The excuses are fallacious. Nolan’s true intent is to maximise audience reach and thus profitability. Cinematic works and even videogames once upon a time actually served to increase literacy among populaces by demanding an understanding of the English language beyond that of illiterate modern rap music and social media. No more.

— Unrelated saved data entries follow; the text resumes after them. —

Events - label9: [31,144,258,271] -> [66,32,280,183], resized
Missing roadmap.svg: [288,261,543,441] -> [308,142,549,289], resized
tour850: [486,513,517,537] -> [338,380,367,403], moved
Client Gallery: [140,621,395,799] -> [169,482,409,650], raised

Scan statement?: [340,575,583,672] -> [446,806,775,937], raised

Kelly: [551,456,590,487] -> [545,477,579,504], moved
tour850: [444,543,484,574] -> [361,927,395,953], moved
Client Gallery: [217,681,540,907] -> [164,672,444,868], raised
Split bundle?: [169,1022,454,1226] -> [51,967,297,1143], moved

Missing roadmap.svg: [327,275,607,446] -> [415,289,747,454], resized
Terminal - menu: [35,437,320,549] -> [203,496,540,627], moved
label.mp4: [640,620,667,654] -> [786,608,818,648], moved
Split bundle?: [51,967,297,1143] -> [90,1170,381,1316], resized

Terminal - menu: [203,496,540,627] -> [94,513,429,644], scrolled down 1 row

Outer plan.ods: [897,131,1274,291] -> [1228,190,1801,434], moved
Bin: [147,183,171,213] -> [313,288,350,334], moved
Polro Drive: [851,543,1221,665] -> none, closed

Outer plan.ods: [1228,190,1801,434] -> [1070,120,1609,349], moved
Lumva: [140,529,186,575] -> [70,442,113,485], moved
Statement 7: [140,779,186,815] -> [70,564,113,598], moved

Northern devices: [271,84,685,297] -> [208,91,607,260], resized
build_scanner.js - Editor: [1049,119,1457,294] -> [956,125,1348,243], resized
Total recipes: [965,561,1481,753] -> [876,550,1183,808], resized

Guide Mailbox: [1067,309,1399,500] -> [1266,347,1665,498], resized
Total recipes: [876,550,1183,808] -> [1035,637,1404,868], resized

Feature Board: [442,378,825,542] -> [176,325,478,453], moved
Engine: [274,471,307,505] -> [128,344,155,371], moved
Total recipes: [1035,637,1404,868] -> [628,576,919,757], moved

Increasing literacy among the populace represents an existential risk to our elite overlords, so stop reading, stop gaining knowledge, stop thinking for yourself and lock into ChatGPT. Let an AI explain to you what The Odyssey is and what other complicated topics mean, let Nolan and his degraded language explain this story to you. Don’t ask questions, don’t interact with others, don’t try to learn about history or culture. Trust the process. You are a cog in a machine, nothing more. Go back to your wagie-cagie, listen to Diary of a CEO and make sure to pay your taxes on time, okay?
Book VI: (No) Peace
What’s truly hilarious about all this is that Nolan already made a better adaptation of The Odyssey twenty years ago — it was called Batman Begins. Nolan used the Batman mythos to tell an inverted version of The Odyssey. In that story, Bruce Wayne loses his father and becomes something of both a Telemachus and Odysseus archetype. He wanders aimlessly around the world (like Odysseus), while searching for a father figure (like Telemachus).
In the end, he returns to Gotham to reclaim his empire, Wayne Enterprises (Ithaca), and “kill the suitors” — that is, stop the villains abusing and exploiting the people of Gotham. He achieves fulfilment by incorporating philosophical elements from all the father figures he encounters; Thomas Wayne’s compassionate desire to help the weak, Ra’s al Ghul’s militant, unforgiving view of criminality, Carmine Falcone’s brutal view of life as a dog-eat-dog power struggle and even his butler Alfred’s faith and hope.
This film is far more meaningful and powerful than anything The Odyssey provides because it was made under a system that still allowed things like “courage”, “heroism”, “faith” and “hope” to exist in expressions of culture. It actually honours the legacy of Homer’s work more than Nolan’s actual adaptation of Homer does.
This adaptation of The Odyssey is one filtered through the modern machine of our degraded modern culture. This machine is a system flawed two-fold; firstly, mechanically, and secondly, ideologically. Mechanically, this machine renders any creative expression as generic trash with the aim of maximising audience reach and profitability. Hence, movies become homogenised, globalised experiences aimed at everyone, that please no-one. Ideologically, this machine must acknowledge modern ideas like “diversity”, “feminism” and “rationality” in order to fulfil the pseudo-morality of the modern neo-liberal cultural apparatus regardless as to if these ideals improve the material or not (they rarely do).
The end result is a death spiral for cinema and larger culture. A competent adaptation of The Odyssey might just have been enough to restore faith in modern cinema as a worthwhile art form, but this version is nowhere near the mark. This is an absolutely abysmal adaptation of Homer’s timeless epic that serves the desires of absolutely no-one. It is the work of a genius (Homer) retold by a hack philistine (Nolan). Not only that, but as a film, it’s boring and uninspiring. Nolan’s creative impulses (or lack thereof) make him incapable of adapting a work such as this.
Homer’s work is still read nearly 3000 years after its writing and, I suspect, it will be read for 3000 more and beyond. I’m always moved to tears many times when reading it — such is my amazement at the genius of Homer and his gift of pathos. I’d be surprised if anyone cares about Nolan’s The Odyssey even three weeks from now. What a pathetic, worthless movie. Burn, Hollywood, burn. Your crime? Your crime is that you tried to steal the world that Homer and the Greeks built with their hands and their sweat and their blood. But no one will ever take that from them.